Sample Size | Animal Charity Evaluators

The term sample size refers to the number of participants in a study, or other units of observation. For example, if a Researcher recruits 2000 people to fill out a survey, we would say that the sample size of the study is 2000. Sample size is important because it affects how confident we can be that the results of a study tell us something about reality. There are a number of free online tools you can use to calculate sample size.

Background

Researchers use statistical analysis to determine conclusively whether certain observations in our data (e.g. an association between variables, a difference between groups) are real, or simply the result of chance.

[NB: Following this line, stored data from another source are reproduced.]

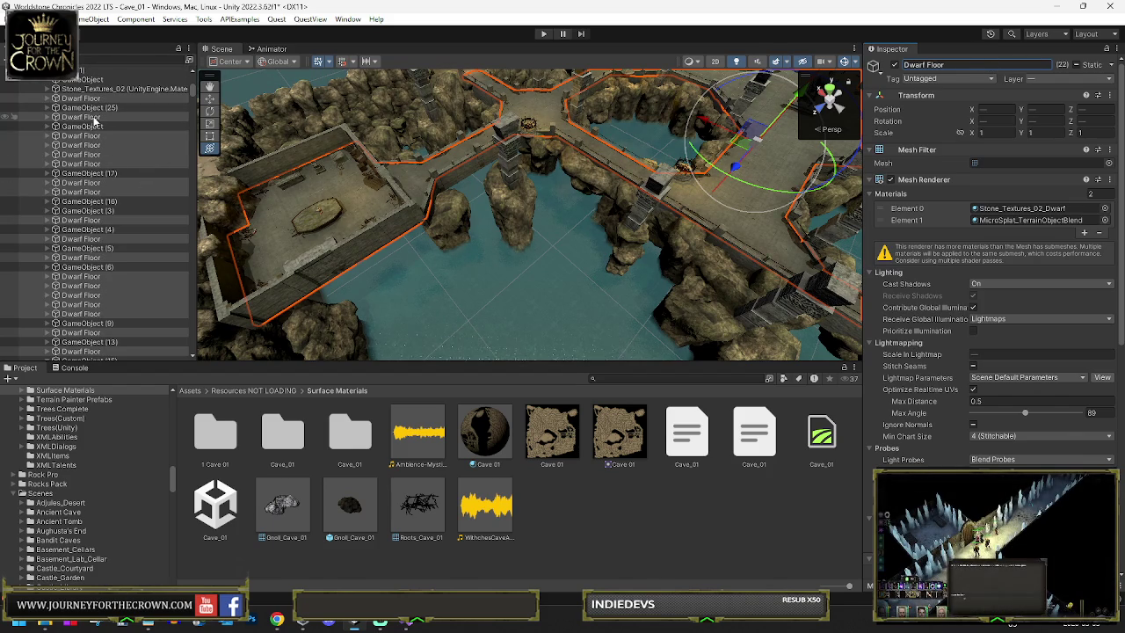
pyautogui.click(81, 99)
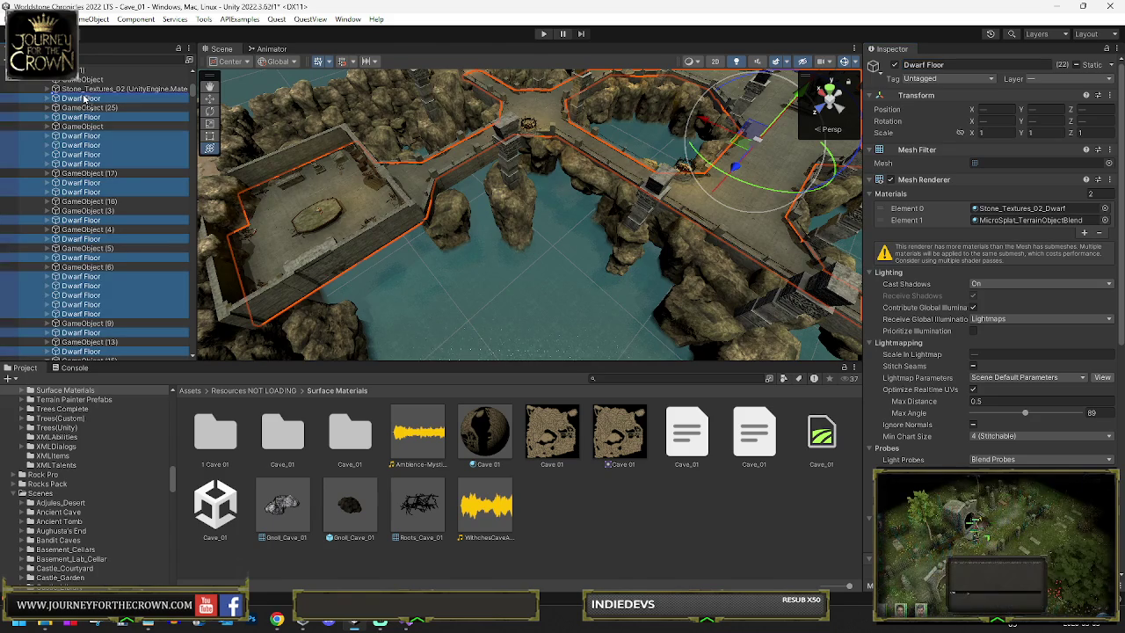
# Step: Gather the Dwarf Floor rows together and select GameObject (25) through GameObject (20)
pyautogui.moveTo(64, 176); pyautogui.dragTo(63, 174)
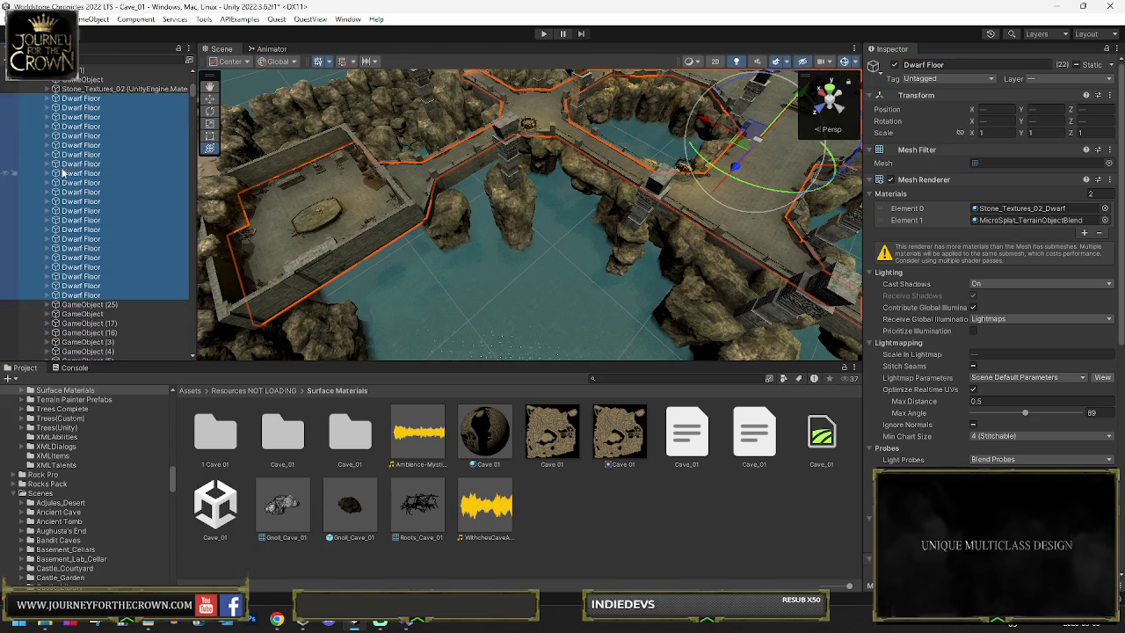
pyautogui.doubleClick(87, 305)
pyautogui.scroll(-4, 87, 282)
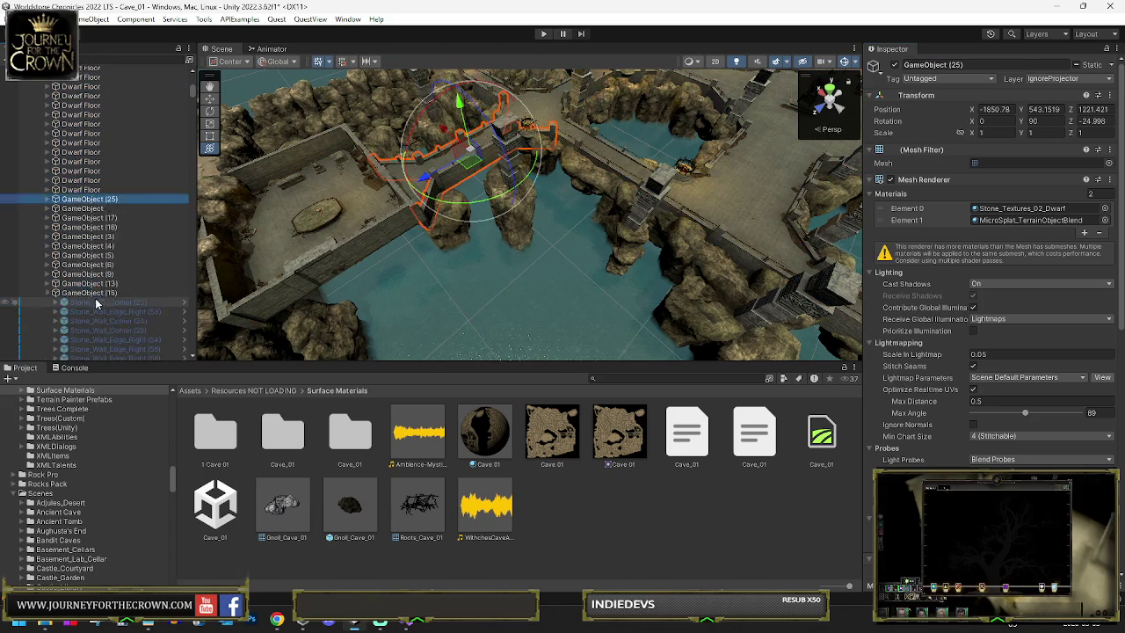
pyautogui.press('e')
pyautogui.click(55, 257)
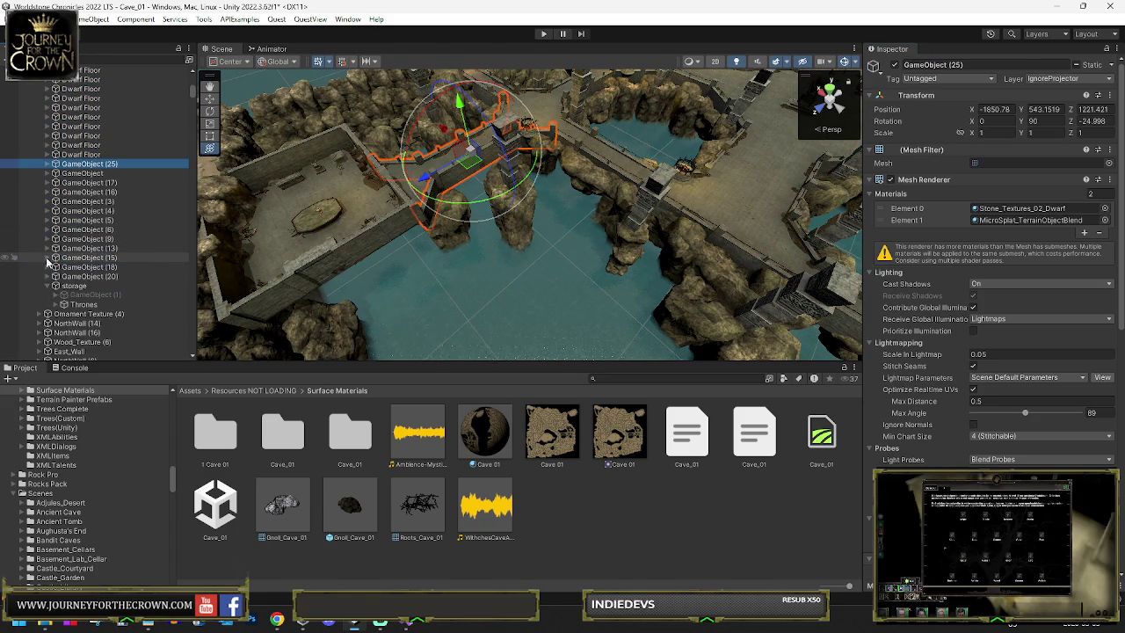
pyautogui.keyDown('shift'); pyautogui.click(58, 276); pyautogui.keyUp('shift')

Let’s consider a simple leafleting experiment. Imagine we randomly assign each participant in an experiment either to a treatment condition where they are given a leaflet that advocates for veganism, or a control condition where they are given a leaflet on an unrelated topic. A few months later, we administer a Food Frequency Questionnaire to assess how many animal products participants in each group have consumed over the previous two days. Let’s say we observe on follow-up that participants in the control condition reported consuming an average of 12.1 servings, while participants in the treatment condition report consuming an average of 11.9 servings. What conclusion should we draw here? Do these results tell us whether the leafleting intervention had an effect on consumption?

Looking at these results, we might be tempted to conclude that the leafleting intervention reduced consumption of animal products. We cannot say this conclusively, however, because it is also possible that the observed difference between conditions is simply the result of chance. To estimate whether the leafleting intervention had a real effect on consumption, Researchers would typically conduct a statistical significance test. If they observe that the result is statistically significant (i.e. p < .05, conventionally), they might conclude that the difference between conditions is real. In contrast, if they observe that the result is not statistically significant, they might conclude that the difference between conditions is probably due to chance.

An important and critical feature of significance tests is that they are sensitive to sample size. With a large sample size, there is an increased likelihood that we will find an effect if one exists, even if it is small. In contrast, with a small sample size, it can be difficult to conclusively detect small effects in our data, even if they are real. This is a critical consideration for animal advocacy research because we often care about these effects (e.g. small changes in diet).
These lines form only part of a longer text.